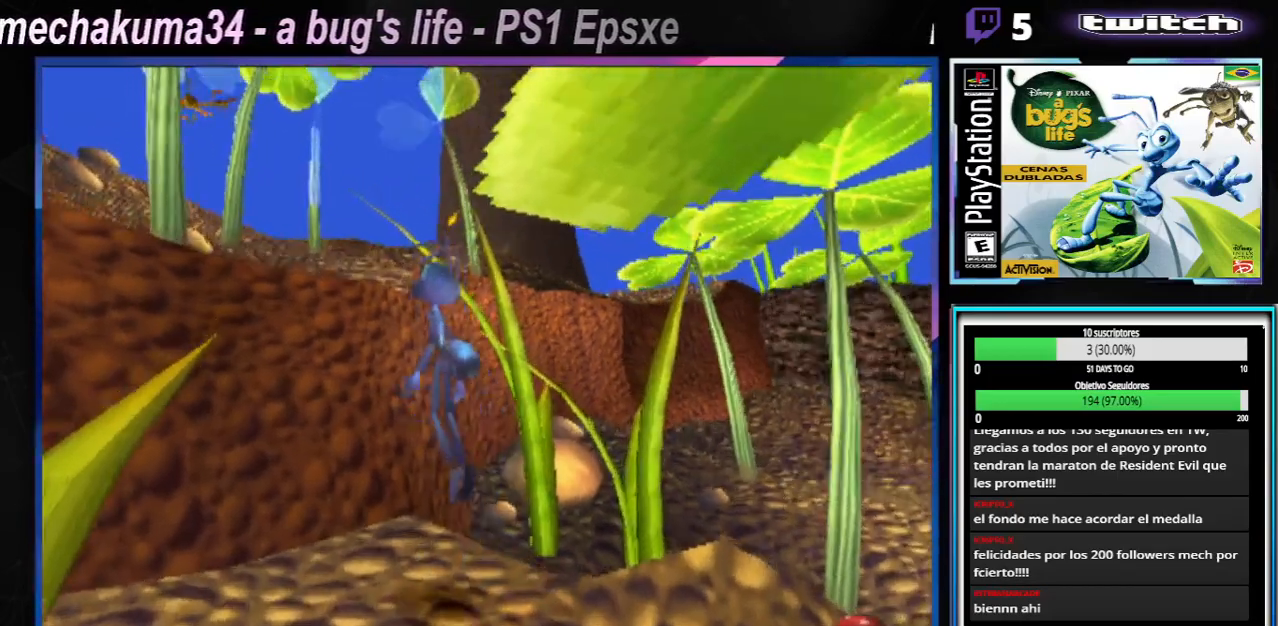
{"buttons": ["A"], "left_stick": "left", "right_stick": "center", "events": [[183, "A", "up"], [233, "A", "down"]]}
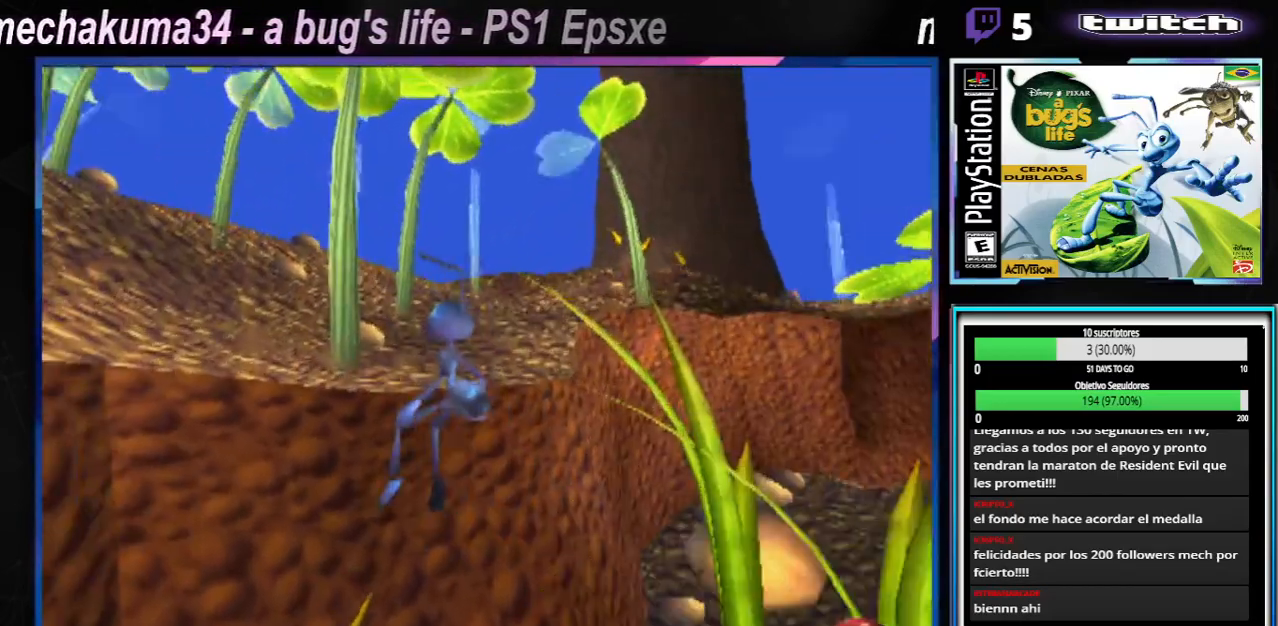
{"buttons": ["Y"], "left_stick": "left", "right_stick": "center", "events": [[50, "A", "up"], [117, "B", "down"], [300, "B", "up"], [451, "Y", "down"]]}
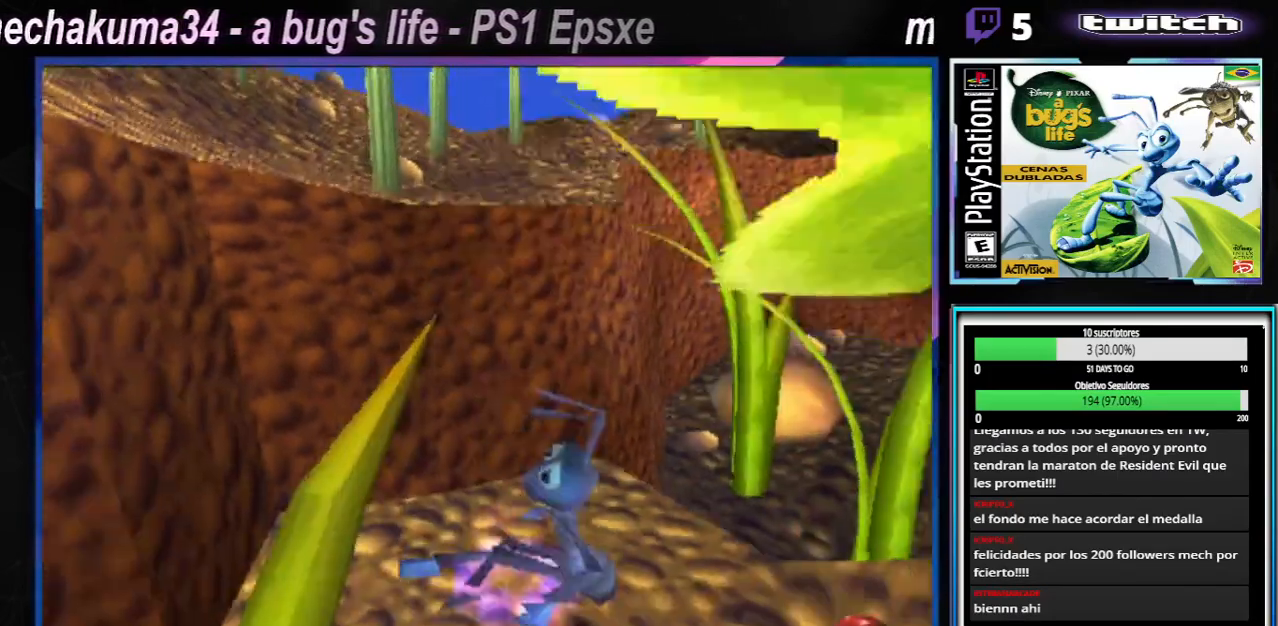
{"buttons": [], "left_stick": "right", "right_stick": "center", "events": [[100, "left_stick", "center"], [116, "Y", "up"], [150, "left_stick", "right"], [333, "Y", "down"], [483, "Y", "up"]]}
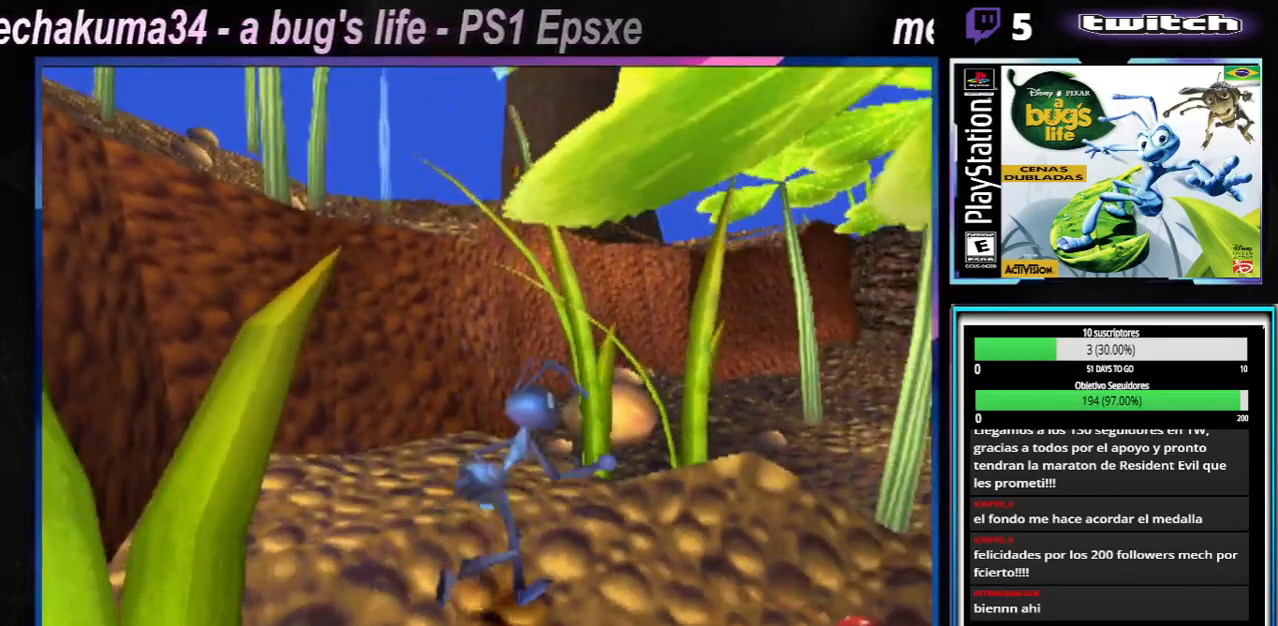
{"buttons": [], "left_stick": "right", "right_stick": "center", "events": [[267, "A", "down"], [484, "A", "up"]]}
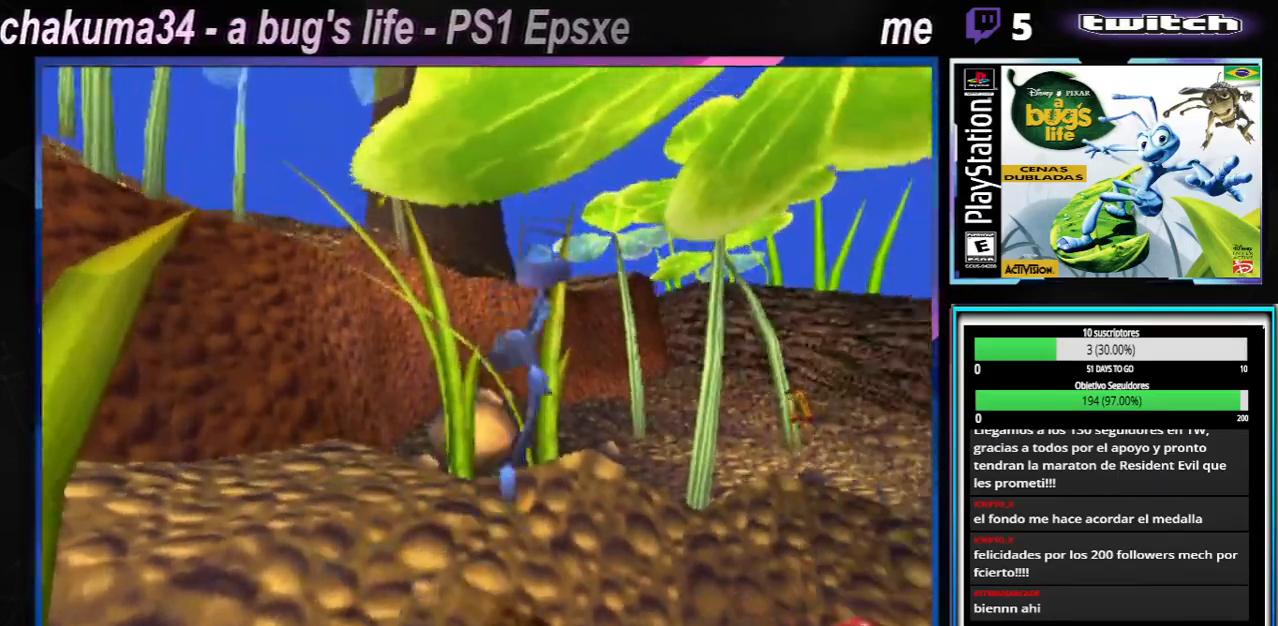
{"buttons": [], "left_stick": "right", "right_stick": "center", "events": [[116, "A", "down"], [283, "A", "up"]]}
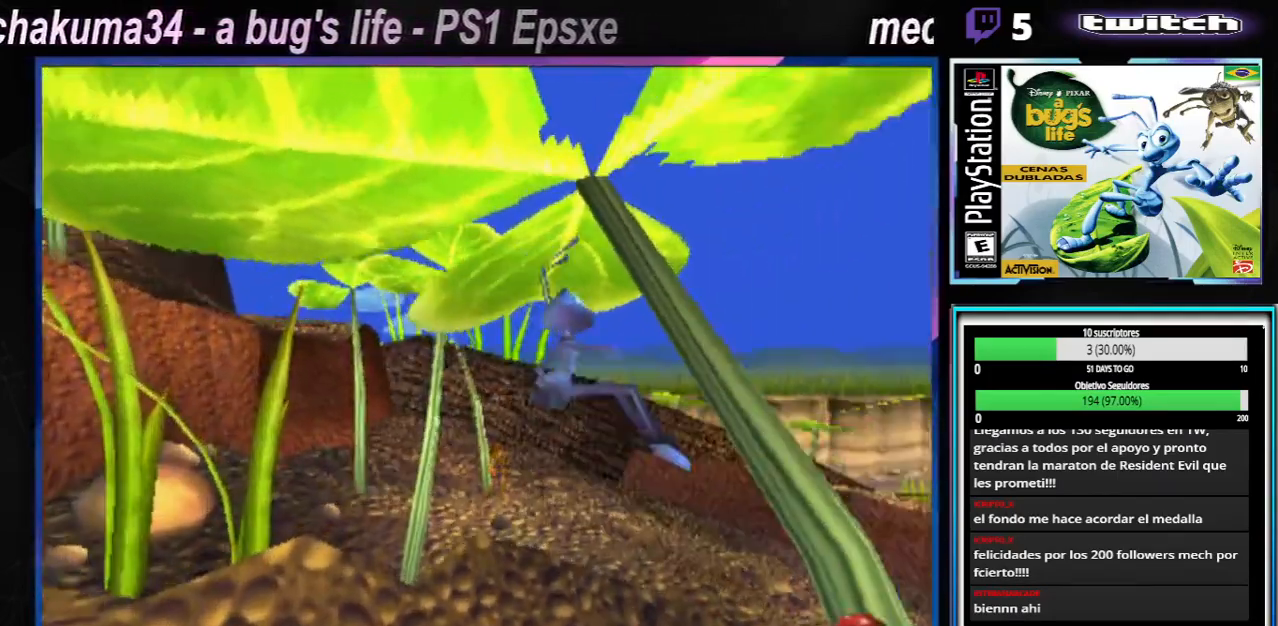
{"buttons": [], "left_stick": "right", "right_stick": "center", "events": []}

☆ ☆ ☆ ☆

▸ What to produce: When you transcribe the entries, reproduce each line exactly and skip any picture.

▸ Final answer:
{"buttons": ["A"], "left_stick": "left", "right_stick": "center", "events": [[183, "A", "up"], [233, "A", "down"]]}
{"buttons": ["Y"], "left_stick": "left", "right_stick": "center", "events": [[50, "A", "up"], [117, "B", "down"], [300, "B", "up"], [451, "Y", "down"]]}
{"buttons": [], "left_stick": "right", "right_stick": "center", "events": [[100, "left_stick", "center"], [116, "Y", "up"], [150, "left_stick", "right"], [333, "Y", "down"], [483, "Y", "up"]]}
{"buttons": [], "left_stick": "right", "right_stick": "center", "events": [[267, "A", "down"], [484, "A", "up"]]}
{"buttons": [], "left_stick": "right", "right_stick": "center", "events": [[116, "A", "down"], [283, "A", "up"]]}
{"buttons": [], "left_stick": "right", "right_stick": "center", "events": []}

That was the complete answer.